As for me, I am off to buy some Dr. Scholl’s inserts, some Claritin and some Coppertone for the Florida sun. I’ll support those who support digital OOH!

Thursday, January 15, 2009

Big Show Invokes Higher Authority

Some observations from the National Retail Federation (NRF) annual conference (a/k/a “The Big Show”) in New York, which ran this week:

- Attendance was noticeably down. I have attended this event for 21 consecutive years, in good markets and bad, and when I did not have to wait in line for my badge on Monday morning, I knew it was going to be light. No one ever knows what actual attendance is at trade shows, as the official releases do a good job of blending exhibitor attendees numbers with paid delegates, obscuring the facts to their advantage. The buzz on the floor was that attendance was off 40%, and that there were in excess of 60 exhibitor no-shows. I did find some physical evidence that NRF had insight into the state of mind of the potential attendees:




















- Despite the light traffic, it was apparent that the folks who attended did so with a sense of mission. I spoke with many journalists who reported that the vendor community had noted a higher quality of interaction, offsetting the lack of quantity. While that may sound like spin to some, based upon my own interactions, I would argue there is truth to the assertion of higher quality.

- Digital signage was well-represented on the exhibit hall floor, with several dedicated companies from the industry represented, including of course RDM. There were also a number of traditional retail technology companies throwing out digital signage buzzwords to attract attention. It won't be long until we make it to the portfolio map on the retail CIO's wall at the current pace of growth in awareness.

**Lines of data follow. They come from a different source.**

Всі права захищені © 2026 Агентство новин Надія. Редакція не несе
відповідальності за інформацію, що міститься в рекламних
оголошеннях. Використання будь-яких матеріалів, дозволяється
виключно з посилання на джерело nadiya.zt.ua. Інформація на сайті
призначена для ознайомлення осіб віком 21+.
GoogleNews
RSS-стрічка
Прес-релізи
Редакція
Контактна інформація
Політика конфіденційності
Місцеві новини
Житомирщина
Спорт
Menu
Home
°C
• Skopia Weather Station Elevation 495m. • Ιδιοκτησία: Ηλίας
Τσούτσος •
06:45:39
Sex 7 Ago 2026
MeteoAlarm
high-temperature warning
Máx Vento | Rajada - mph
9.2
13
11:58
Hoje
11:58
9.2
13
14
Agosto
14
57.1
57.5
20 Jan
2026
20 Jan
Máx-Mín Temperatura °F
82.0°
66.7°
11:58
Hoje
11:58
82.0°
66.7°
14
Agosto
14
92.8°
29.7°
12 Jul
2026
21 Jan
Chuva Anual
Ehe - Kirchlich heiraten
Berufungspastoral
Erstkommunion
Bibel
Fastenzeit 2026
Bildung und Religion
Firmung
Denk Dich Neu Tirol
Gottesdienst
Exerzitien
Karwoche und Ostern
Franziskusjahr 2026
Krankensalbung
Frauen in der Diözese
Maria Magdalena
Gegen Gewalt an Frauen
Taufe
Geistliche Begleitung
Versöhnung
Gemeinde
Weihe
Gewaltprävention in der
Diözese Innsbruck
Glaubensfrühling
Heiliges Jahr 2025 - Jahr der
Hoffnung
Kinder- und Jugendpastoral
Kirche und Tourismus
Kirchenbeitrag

- You can see from this AdAge web video, a number of vendors seem to like terms like “digital signage” and “on demand content” instead of the more descriptive terms “kiosk” and “interactive application”. While on one hand, our quest for semantic resolution is in serious peril, we can take solace in the fact that the words that describe the business of serving digital media over a network are all the rage.

- While there was certainly a sense of gloom at the conference, there were some fairly interesting new products and technologies on display. My take is that there will be a certain level of replacement cycle buying out there, as well as some previously-budgeted strategic application purchases as well. Historically, retailers have continued to invest in down economies. Our requirement as an industry is to elevate the discussion past buzz words and to a strategic level. I had many great conversations about what is next, and I can report that retailers “get it”. Concepts like convergence and integration have their place, but in the end, the value proposition of networked digital signage has to include brand building, customer engagement and corporate advancement.